Although it is widely accepted that the pathological changes of RA are mainly controlled by lymphocytes, especially CD4+ T cells, the role of monocytes/macrophages in RA cannot be overlooked. As indispensable components of innate immunity, these cells sense pathogens first, and confer the signals to the adaptive immune system. Furthermore, prominent M1 polarization is deeply implicated in arthritic changes, including persistent inflammation and progressive tissue damages in joints, mainly through immune responses. From these perspectives, imbalanced polarization of monocytes/macrophages could be largely responsible for the deteriorated immune milieu in RA patients. We found that MG could substantially ease monocyte-mediated inflammation.22 Our earlier study suggested that this phenomenon was closely related to CAP activation. As the pro-inflammatory phenotype of monocytes/macrophages promotes the differentiation of Th1/17 cells, the inhibition of MG on M1 polarization through CAP activation will benefit the rebalancing of disrupted CD4+ T-cell subset distribution under RA/CIA conditions.23 Differently from previous findings, MG decreased only Th17 cells in this study, but had little effect on other CD4+ subsets.21 This discrepancy could be caused by the different experimental strategies adopted. Previously, all results were obtained from CIA rats. In this study, we mainly focused on the effects of MG on pro-inflammatory phenotype monocyte-mediated T-cell differentiation through CAP activation in human PBMCs under LPS stimulus. More accurate effects of MG on T-cell differentiation involved in CAP activation will be investigated in future research. Nonetheless, the significant decrease in Th17 cells partly explained the positive influence of MG on peripheral immunity by activating the CAP.

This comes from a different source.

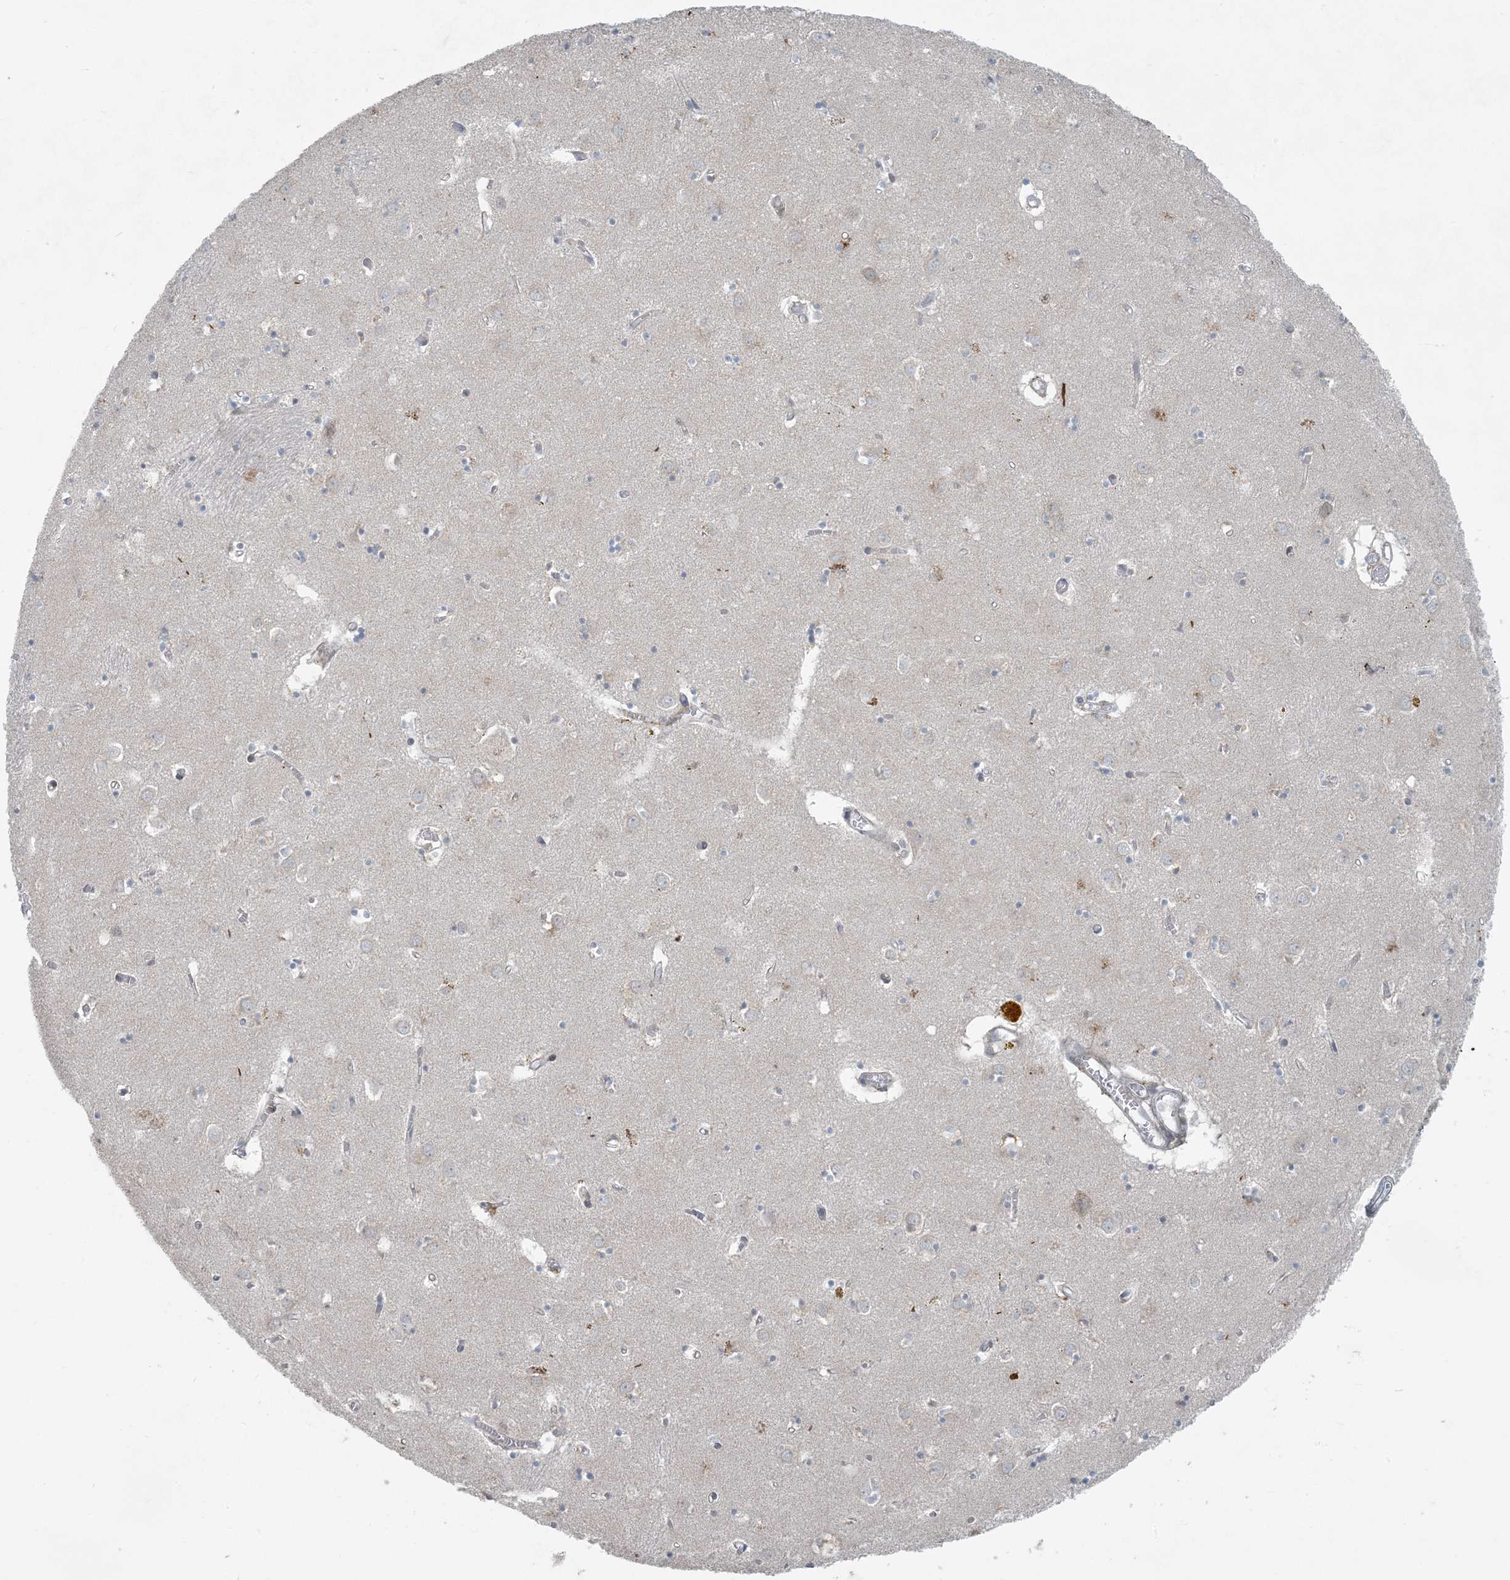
{"staining": {"intensity": "negative", "quantity": "none", "location": "none"}, "tissue": "caudate", "cell_type": "Glial cells", "image_type": "normal", "snomed": [{"axis": "morphology", "description": "Normal tissue, NOS"}, {"axis": "topography", "description": "Lateral ventricle wall"}], "caption": "Immunohistochemistry histopathology image of unremarkable human caudate stained for a protein (brown), which reveals no expression in glial cells.", "gene": "HACL1", "patient": {"sex": "male", "age": 70}}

Because of their aggressive and pro-inflammatory nature, FLSs are believed to be important in the development of arthritic manifestations, and an ideal target for RA treatment. We have already noticed that the effective protective effect of XANs in experimental arthritis was closely related to their inhibitory effects on RA-FLSs.9–12 MG and other XANs are capable of down-regulating the NF-κB pathway in RA-FLSs both in vivo and in vitro, and therefore have great potential in treating synovitis-related symptoms.10–12 It should be noted that the abnormal functions of RA-FLSs result largely from immune responses of infiltrated immune cells. Consequently, improvement of the immune environment in joints is especially meaningful to ease FLS-mediated pathological changes. In this study, we co-cultured PBMCs from rats receiving different treatments with normal FLSs. It was found that CIA rat-derived PBMCs potently initiated inflammatory reactions in FLSs, and MG showed an indirect anti-inflammatory effect on RA-FLSs, as PBMCs from MG-treated CIA rats lost the ability to stimulate the secretion of TNF-α and IL-1β and phosphorylation of p65 in co-cultured FLSs. These findings suggest that the restoration of immune homeostasis under MG treatments could be the foundation for the overall therapeutic effects on experimental arthritis.

Conclusion

This study revealed the potential of MG in activating the CAP in peripheral immune cells by inhibiting AChE catalytic activity and promoting α7nAChR expression. These changes consequently suppressed Th17 cell differentiation through immune responses with monocytes under inflammatory circumstances, and alleviated FLS-mediated pathological changes in joints. In summary, we demonstrated that MG can improve the peripheral immune milieu through CAP activation, and ameliorate the severity of CIA.